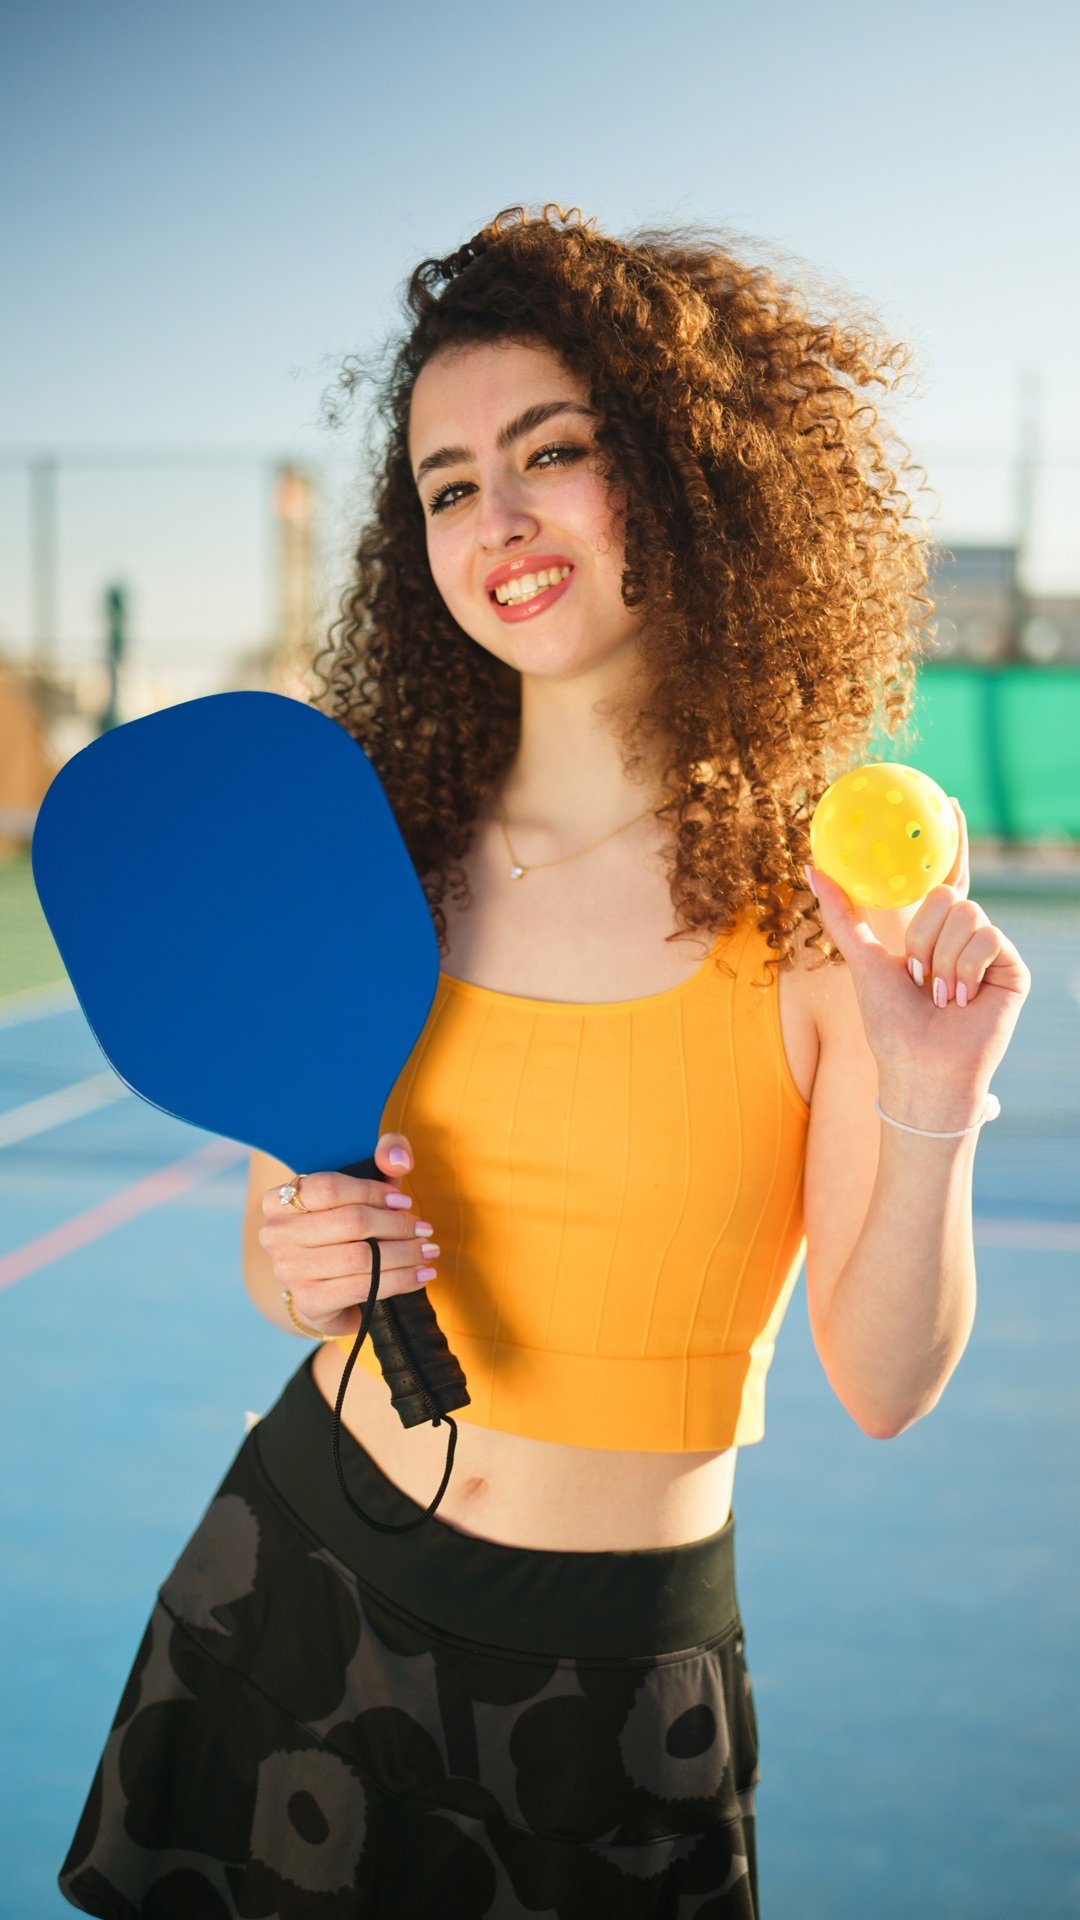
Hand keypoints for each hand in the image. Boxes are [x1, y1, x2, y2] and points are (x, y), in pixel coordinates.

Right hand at [258, 1133, 439, 1337]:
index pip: (330, 1188)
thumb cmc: (344, 1231)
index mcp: (279, 1199)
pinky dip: (401, 1281)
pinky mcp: (309, 1302)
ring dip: (405, 1254)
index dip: (374, 1192)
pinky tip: (422, 1276)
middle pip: (351, 1222)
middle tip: (425, 1230)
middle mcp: (277, 1234)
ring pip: (362, 1257)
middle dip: (397, 1225)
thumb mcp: (362, 1190)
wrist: (325, 1292)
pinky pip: (365, 1287)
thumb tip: (399, 1161)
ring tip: (428, 1252)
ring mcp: (289, 1270)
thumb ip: (383, 1159)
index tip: (405, 1203)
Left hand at [806, 801, 1030, 1126]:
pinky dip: (964, 967)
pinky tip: (962, 999)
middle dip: (921, 938)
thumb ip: (841, 914)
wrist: (920, 1067)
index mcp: (933, 932)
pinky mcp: (1012, 967)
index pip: (946, 876)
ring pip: (964, 913)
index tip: (947, 801)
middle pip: (945, 895)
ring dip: (940, 959)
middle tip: (919, 979)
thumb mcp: (861, 961)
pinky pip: (986, 935)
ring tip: (940, 996)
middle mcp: (965, 936)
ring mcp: (991, 950)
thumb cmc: (890, 1025)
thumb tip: (810, 865)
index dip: (952, 839)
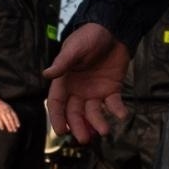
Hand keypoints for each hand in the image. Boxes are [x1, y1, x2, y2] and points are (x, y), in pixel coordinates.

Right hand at [0, 95, 19, 132]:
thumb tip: (11, 116)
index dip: (17, 121)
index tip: (18, 126)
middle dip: (13, 125)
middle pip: (11, 119)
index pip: (14, 115)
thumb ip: (8, 110)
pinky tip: (2, 128)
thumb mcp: (5, 105)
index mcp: (9, 108)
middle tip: (15, 130)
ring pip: (6, 120)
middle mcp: (6, 110)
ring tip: (10, 130)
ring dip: (9, 126)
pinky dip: (1, 125)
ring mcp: (1, 112)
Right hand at [43, 24, 130, 143]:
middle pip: (75, 113)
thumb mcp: (74, 48)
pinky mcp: (111, 89)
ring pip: (93, 112)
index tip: (60, 132)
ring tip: (104, 130)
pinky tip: (122, 115)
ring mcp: (95, 91)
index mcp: (65, 81)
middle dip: (78, 126)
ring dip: (97, 122)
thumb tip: (46, 74)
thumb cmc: (89, 36)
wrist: (113, 29)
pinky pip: (113, 104)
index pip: (57, 104)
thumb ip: (63, 63)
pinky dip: (117, 110)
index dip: (57, 118)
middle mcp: (78, 89)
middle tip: (84, 138)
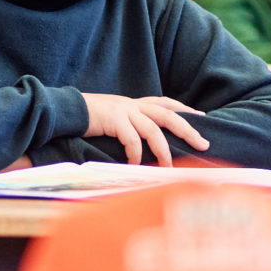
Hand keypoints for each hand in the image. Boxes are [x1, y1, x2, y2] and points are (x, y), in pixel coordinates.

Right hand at [80, 93, 207, 164]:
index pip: (167, 103)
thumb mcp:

======

**Directions for this task:** Look above for the line with "thumb mcp: (861, 961)" and the line with "ring tip: (104, 130)", then copy them and all lines in between exactly as written, and only those, without any pictures.

**Exercise result:**
thumb mcp: (861, 961)
pinky pip: (986, 935)
ring tip: (940, 996)
middle mcp: (965, 936)
ring mcp: (991, 950)
thumb cmc: (890, 1025)
thumb tip: (810, 865)
index dip: (952, 839)
Hand keypoints for each hand in the image. Boxes are [x1, y1, x2, y2] and points are (x, y), in pixel coordinates.

Right hand at [0, 95, 19, 132]:
thumb tip: (11, 116)
index dip: (17, 121)
index tip: (18, 126)
middle dip: (13, 125)
middle pip: (11, 119)
index pip: (14, 115)
thumb ip: (8, 110)
pinky tip: (2, 128)
thumb mcp: (5, 105)
index mcp: (9, 108)
middle tip: (15, 130)
ring pip: (6, 120)
middle mcp: (6, 110)
ring tip: (10, 130)
ring dip: (9, 126)
pinky dip: (1, 125)
ring mcp: (1, 112)
Right hand at [43, 24, 130, 143]:
middle pip: (75, 113)
thumb mcp: (74, 48)
pinky mcp: (111, 89)
ring pip: (93, 112)
index tip: (60, 132)
ring tip: (104, 130)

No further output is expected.